Assignment:
After finding "ofreció la final del Mundial" in the data, write out its line and all following lines without change, up to and including the last one. Leave out pictures.

** Data shown follows **

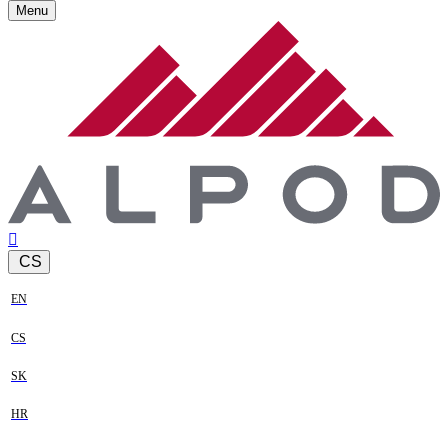
Menu
CS
EN
CS
SK
HR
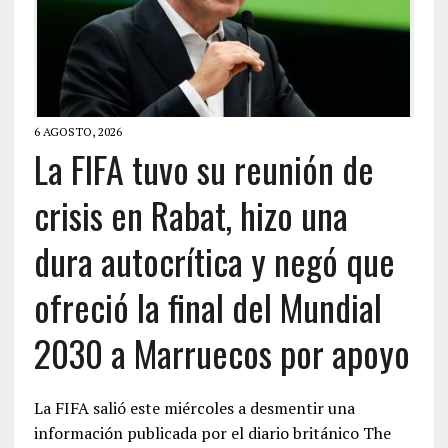
6 AGOSTO, 2026
La FIFA tuvo su reunión de
crisis en Rabat, hizo una
dura autocrítica y negó que
ofreció la final del Mundial
2030 a Marruecos por apoyo
La FIFA salió este miércoles a desmentir una
información publicada por el diario británico The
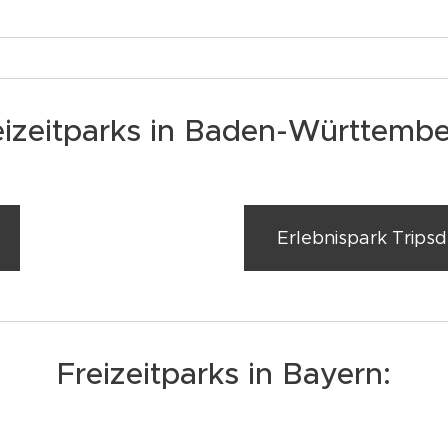
eizeitparks in Baden-Württembe
Erlebnispark Tripsdr
Freizeitparks in Bayern:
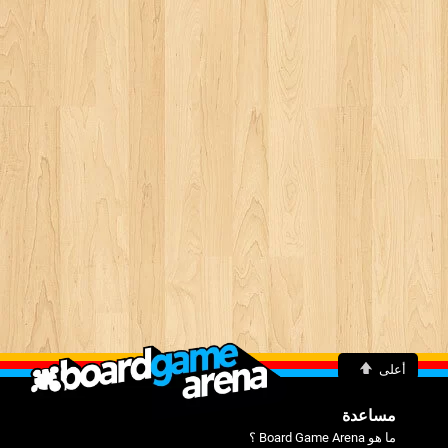
أعلى
مساعدة
ما هو Board Game Arena ؟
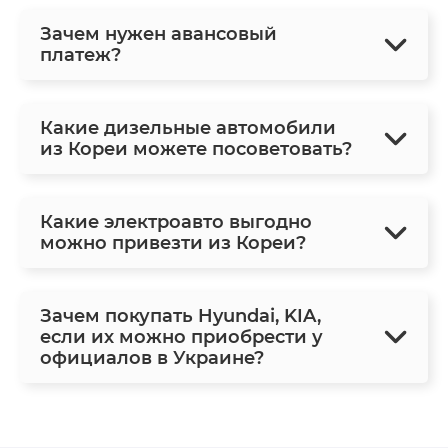
Зачем нужен авансовый
платеж?
Какие дизельные автомобили
из Кореи можете посоветовать?
Какие электроавто выгодно
можно привезти из Кореи?
Зачем покупать Hyundai, KIA,
если их можно приобрести у
официалов в Украине?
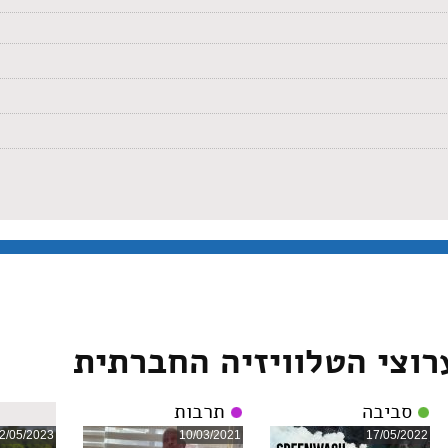
רוצי הטלוויזיה החברתית
סביבה
תרבות
2/05/2023
10/03/2021
17/05/2022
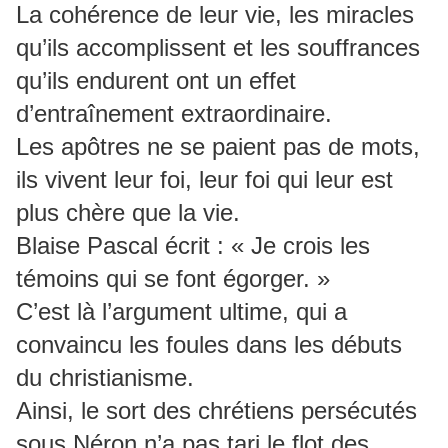
La cohérence de leur vie, les miracles
qu’ils accomplissent et les souffrances
qu’ils endurent ont un effet
d’entraînement extraordinaire.
Les apôtres ne se paient pas de mots,
ils vivent leur foi, leur foi qui leur est
plus chère que la vie.
Blaise Pascal écrit : « Je crois les
témoins qui se font égorger. »
C’est là l’argument ultime, qui a
convaincu les foules dans les débuts
du christianisme.
Ainsi, le sort des chrétiens persécutés
sous Néron n’a pas tari le flot des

** End of Data shown **

Task answer:
ofreció la final del Mundial
2030 a Marruecos por apoyo
La FIFA salió este miércoles a desmentir una
información publicada por el diario británico The
eizeitparks in Baden-Württembe
Erlebnispark Tripsdr
Freizeitparks in Bayern:
أعلى
مساعدة
ما هو Board Game Arena ؟
Зачем нужен авансовый
платеж?
Какие дизельные автомобили
из Кореи можете посоветовать?
Какие электроавто выгодно
можно привезти из Кореи?
Зачем покупать Hyundai, KIA,
если их можно приобрести у
официалов в Украине?
רוצי הטלוויזיה החברתית
סביבה
תרבות
2/05/2023
10/03/2021
17/05/2022
La cohérence de leur vie, les miracles
qu’ils accomplissent et les souffrances
qu’ils endurent ont un effet
d’entraînement extraordinaire.
Les apôtres ne se paient pas de mots,
ils vivent leur foi, leur foi qui leur est
plus chère que la vie.
Blaise Pascal écrit : « Je crois les
témoins qui se font égorger. »
C’est là l’argument ultime, qui a
convaincu les foules dans les débuts
du christianisme.
Ainsi, le sort des chrétiens persécutés
sous Néron n’a pas tari le flot des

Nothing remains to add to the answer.